Comparison of Microsurgical One-layer Vasovasostomy Techniques.
- Author:
Je Won KIM
1
;
Jae Seop SHIN
;
Young Tae LEE
Author Information
1. Department of Urology, Pundang CHA Hospital, Pochon CHA University School of Medicine, Seongnam, Korea.
- Publication Type:Original Article
- Keywords:
Vasovasostomy;
Vasectomy;
Treatment;
Male infertility
- MeSH:
Follow-Up Studies;
Humans;
Infertility, Male;
Male;
Pregnancy;
Pregnancy Rate;
Retrospective Studies;
Spermatozoa;
Vasectomy;
Vasovasostomy*
- From:Korean Journal of Urology
2001;42(11):1185-1190
- CountryRepublic of Korea
- Language:Korean
-
Abstract:
PURPOSE: The purpose of the study is to compare the outcomes between three different one-layer vasovasostomy techniques: original one-layer, modified one-layer, and V-V type one-layer microsurgical vasovasostomy. MATERIALS AND METHODS: We retrospectively reviewed the charts and surgical records of all surgical procedures performed on a series of 117 consecutive patients undergoing a microsurgical one-layer, modified one-layer or V-V type one-layer vasovasostomy between May 1995 and March 2000. An original one-layer vasovasostomy was used in 48 men (group 1), a modified one-layer vasovasostomy in 35 men (group 2), and V-V type one-layer vasovasostomy in 34 men (group 3).
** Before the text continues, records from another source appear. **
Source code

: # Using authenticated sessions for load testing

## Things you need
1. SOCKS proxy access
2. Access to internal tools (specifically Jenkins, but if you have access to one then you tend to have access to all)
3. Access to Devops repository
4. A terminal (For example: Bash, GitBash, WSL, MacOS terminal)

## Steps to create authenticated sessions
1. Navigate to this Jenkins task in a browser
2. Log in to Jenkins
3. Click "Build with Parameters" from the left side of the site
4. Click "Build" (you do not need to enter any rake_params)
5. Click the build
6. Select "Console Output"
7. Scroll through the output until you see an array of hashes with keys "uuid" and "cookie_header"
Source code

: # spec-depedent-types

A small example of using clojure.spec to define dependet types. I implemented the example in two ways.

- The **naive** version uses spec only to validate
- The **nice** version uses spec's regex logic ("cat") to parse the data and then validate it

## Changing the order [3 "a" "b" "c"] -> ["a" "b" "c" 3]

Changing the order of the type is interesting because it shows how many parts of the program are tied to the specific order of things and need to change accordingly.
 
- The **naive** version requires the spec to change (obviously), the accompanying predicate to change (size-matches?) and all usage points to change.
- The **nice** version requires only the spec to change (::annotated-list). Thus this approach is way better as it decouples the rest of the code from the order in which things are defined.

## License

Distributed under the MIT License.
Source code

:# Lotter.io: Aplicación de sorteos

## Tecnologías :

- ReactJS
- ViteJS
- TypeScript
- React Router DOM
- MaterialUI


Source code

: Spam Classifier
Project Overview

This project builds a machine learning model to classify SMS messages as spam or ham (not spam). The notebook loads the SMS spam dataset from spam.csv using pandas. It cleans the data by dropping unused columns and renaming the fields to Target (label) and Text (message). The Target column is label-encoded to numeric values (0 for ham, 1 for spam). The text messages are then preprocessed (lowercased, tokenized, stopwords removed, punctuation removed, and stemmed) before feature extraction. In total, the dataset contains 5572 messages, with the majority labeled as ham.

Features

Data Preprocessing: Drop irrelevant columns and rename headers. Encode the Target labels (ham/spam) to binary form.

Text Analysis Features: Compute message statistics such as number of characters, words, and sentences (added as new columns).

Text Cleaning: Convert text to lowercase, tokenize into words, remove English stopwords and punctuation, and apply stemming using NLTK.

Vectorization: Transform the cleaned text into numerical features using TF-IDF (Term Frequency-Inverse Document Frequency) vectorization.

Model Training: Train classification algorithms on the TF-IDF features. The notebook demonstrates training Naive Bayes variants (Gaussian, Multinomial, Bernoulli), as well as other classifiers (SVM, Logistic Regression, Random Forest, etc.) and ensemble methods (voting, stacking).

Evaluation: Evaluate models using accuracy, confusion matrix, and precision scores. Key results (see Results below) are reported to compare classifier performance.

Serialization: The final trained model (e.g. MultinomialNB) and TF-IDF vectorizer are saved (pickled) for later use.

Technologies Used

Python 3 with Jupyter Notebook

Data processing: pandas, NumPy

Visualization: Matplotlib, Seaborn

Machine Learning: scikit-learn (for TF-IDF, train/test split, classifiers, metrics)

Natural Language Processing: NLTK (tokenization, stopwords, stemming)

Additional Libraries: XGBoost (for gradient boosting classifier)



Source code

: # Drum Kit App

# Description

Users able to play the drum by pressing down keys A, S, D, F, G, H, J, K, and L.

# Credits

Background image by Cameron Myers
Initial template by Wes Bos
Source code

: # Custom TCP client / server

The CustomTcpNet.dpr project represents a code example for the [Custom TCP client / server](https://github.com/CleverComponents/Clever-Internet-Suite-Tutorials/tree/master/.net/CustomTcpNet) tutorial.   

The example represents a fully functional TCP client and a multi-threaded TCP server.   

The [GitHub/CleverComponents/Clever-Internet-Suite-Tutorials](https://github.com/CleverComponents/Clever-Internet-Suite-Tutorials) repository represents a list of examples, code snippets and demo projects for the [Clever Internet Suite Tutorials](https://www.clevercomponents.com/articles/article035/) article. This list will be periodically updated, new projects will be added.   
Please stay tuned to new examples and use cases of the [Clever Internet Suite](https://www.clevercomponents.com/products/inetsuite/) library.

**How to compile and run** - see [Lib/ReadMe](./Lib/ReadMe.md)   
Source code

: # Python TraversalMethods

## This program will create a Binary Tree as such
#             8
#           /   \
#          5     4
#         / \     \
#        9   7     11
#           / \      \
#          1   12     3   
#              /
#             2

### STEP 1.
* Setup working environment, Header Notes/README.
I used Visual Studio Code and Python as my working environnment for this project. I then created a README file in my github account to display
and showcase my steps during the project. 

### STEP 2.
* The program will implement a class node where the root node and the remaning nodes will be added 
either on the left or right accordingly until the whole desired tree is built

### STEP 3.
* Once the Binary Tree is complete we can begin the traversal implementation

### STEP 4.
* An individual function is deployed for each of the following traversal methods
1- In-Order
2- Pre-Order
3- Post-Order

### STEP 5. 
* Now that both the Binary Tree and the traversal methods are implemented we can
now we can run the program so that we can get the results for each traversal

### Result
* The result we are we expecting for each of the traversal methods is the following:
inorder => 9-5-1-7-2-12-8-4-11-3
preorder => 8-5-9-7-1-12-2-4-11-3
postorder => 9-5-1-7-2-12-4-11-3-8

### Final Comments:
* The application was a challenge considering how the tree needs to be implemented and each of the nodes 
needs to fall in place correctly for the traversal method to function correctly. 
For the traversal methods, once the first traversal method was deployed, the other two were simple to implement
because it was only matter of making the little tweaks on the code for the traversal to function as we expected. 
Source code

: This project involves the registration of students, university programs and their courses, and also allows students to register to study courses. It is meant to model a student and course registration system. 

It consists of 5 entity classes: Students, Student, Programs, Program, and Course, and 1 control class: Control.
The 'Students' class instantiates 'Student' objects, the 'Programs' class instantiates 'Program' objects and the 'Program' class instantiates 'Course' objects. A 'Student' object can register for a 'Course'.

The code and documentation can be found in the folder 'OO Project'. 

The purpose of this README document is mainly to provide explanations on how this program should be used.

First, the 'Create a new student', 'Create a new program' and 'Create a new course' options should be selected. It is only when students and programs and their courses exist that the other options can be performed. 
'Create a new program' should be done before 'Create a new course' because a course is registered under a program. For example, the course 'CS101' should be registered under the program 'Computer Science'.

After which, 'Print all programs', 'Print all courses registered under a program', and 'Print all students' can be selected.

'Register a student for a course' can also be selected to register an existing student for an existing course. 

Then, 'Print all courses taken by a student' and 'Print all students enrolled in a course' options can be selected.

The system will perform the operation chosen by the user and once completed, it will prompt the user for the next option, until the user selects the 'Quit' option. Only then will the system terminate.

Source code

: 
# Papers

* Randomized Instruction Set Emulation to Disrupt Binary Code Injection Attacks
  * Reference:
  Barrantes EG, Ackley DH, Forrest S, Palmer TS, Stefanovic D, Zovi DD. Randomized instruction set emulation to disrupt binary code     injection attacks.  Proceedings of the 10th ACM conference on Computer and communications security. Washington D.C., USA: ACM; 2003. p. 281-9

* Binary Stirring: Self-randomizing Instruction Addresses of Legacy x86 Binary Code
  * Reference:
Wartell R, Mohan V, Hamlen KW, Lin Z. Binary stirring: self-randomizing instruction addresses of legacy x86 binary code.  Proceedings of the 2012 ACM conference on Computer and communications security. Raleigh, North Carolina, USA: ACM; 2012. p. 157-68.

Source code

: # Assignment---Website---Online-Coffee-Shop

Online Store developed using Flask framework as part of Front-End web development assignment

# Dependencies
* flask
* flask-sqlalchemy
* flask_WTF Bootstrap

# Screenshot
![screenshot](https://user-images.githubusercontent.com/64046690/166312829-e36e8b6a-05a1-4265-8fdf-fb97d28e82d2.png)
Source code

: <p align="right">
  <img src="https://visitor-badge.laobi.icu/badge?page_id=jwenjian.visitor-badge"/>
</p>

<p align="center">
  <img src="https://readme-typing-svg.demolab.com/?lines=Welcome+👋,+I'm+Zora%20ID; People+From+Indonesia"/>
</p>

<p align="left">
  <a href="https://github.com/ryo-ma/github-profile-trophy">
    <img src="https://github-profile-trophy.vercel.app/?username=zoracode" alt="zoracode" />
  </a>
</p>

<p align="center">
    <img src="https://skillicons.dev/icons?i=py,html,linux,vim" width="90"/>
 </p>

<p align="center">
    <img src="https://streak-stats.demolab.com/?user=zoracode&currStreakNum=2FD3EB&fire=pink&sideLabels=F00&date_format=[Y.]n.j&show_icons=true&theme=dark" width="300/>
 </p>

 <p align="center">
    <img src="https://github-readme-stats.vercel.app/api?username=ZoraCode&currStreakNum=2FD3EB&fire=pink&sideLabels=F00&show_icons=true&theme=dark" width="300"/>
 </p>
A successful outcome (patency) was defined as sperm presenting at the follow-ups. RESULTS: The sperm concentration (million/ml) and motility (%) were as follows: in original one-layer vasovasostomy 17.5 and 32.9, in modified one-layer vasovasostomy 26.1 and 28.5 and in V-V type vasovasostomy 30.5 and 32.3. There were no significant differences in patency (85.4%, 91.4% and 91.2%) and pregnancy rate (56%, 62.5% and 63.6%) of the procedures. If the obstructive interval had been less than 4 years, patency was 87.5% and pregnancy rate was 61.5%, 5 to 9 years 95.8% and 63.4% and 10 years or more 83% and 58.3%. There were no correlations between obstructive interval and rates of patency and pregnancy. CONCLUSIONS: The patency and pregnancy rate revealed slightly better result in modified one-layer or V-V type one-layer microsurgical vasovasostomy than in original one-layer microsurgical vasovasostomy. However, they had statistically no significant differences in overall.